The very best kids books

very best kids books

For the final day of this month book series I looked through all posts and picked the books that got most entries! Like the best of the best…
You probably have at least one of those in your house :)

I hope you enjoyed this series, I definitely put some books on my list and a big thank you to everyone who participated and everyone who came over to discover new and old favourites!

1. The Very Hungry Caterpillar
THE all-time classic picture book, from generation to generation, sold somewhere in the world every 30 seconds!
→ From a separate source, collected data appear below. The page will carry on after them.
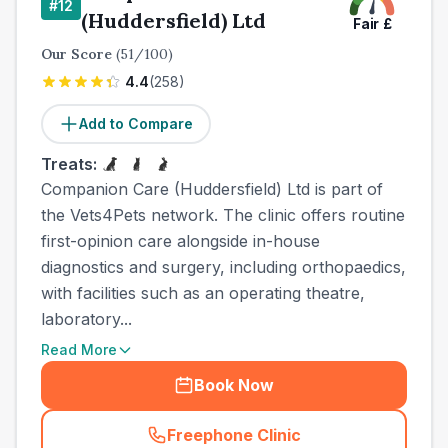
#
12
(Huddersfield) Ltd
Fair
£
Our Score
(
51
/100)
4.4
(
258
)
Add to Compare
Treats:
Companion Care (Huddersfield) Ltd is part of
the Vets4Pets network. The clinic offers routine
first-opinion care alongside in-house
diagnostics and surgery, including orthopaedics,
with facilities such as an operating theatre,
laboratory...
Read More
Book Now
Freephone Clinic
(
town_cat_other_call
)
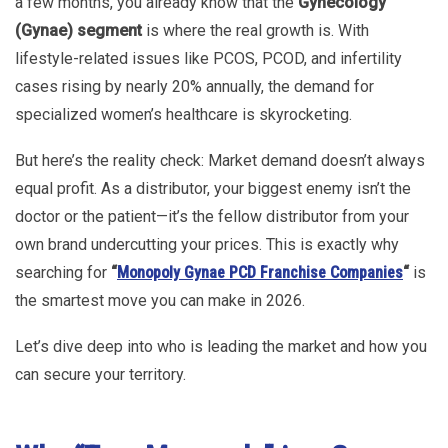
a few months, you already know that the
Gynecology
(Gynae) segment
is where the real growth is. With
lifestyle-related issues like PCOS, PCOD, and infertility
cases rising by nearly 20% annually, the demand for
specialized women’s healthcare is skyrocketing.
But here’s the reality check: Market demand doesn’t always
equal profit. As a distributor, your biggest enemy isn’t the
doctor or the patient—it’s the fellow distributor from your
own brand undercutting your prices. This is exactly why
searching for
“
Monopoly Gynae PCD Franchise Companies
“
is
the smartest move you can make in 2026.
Let’s dive deep into who is leading the market and how you
can secure your territory.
Have you shared it with a child or grandchild in your life?

2. I Want My Hat Back
A New York Times Best Illustrated Children’s Book of 2011!
A picture-book delight by a rising talent tells a cumulative tale with a mischievous twist.

3.  An awesome book
Based on the simple concept of dreaming big, An Awesome Book! is the inspiring debut work of Los Angeles writer/artist Dallas Clayton. Written in the vein of classic imaginative tales, it is a sure hit for all generations, young and old.

4. Oliver Jeffers
Jeffers’s picture books are wonderfully accessible. They explore themes of friendship, loneliness, independence and imagination. He has written and illustrated, or “made”, as he prefers to put it, five hugely successful picture books. The first three – the “boy books” – feature a small boy who sets off on a series of daunting quests. How to Catch a Star (2004), the first of them, was inspired by a Brer Rabbit story he read as a child. In Lost and Found (2005) the boy heroically rows to the south pole for the sake of an unhappy penguin, and in The Way Back Home (2007) he rescues a young Martian whose spaceship has crashed on the moon.

5. Dr. Seuss
“A person’s a person, no matter how small,” Theodor Seuss Geisel, a.k.a. Dr. Seuss, would say. “Children want the same things we want. To laugh, to be challenged, to be entertained and delighted.”

Brilliant, playful, and always respectful of children, Dr. Seuss charmed his way into the consciousness of four generations of youngsters and parents. In the process, he helped millions of kids learn to read.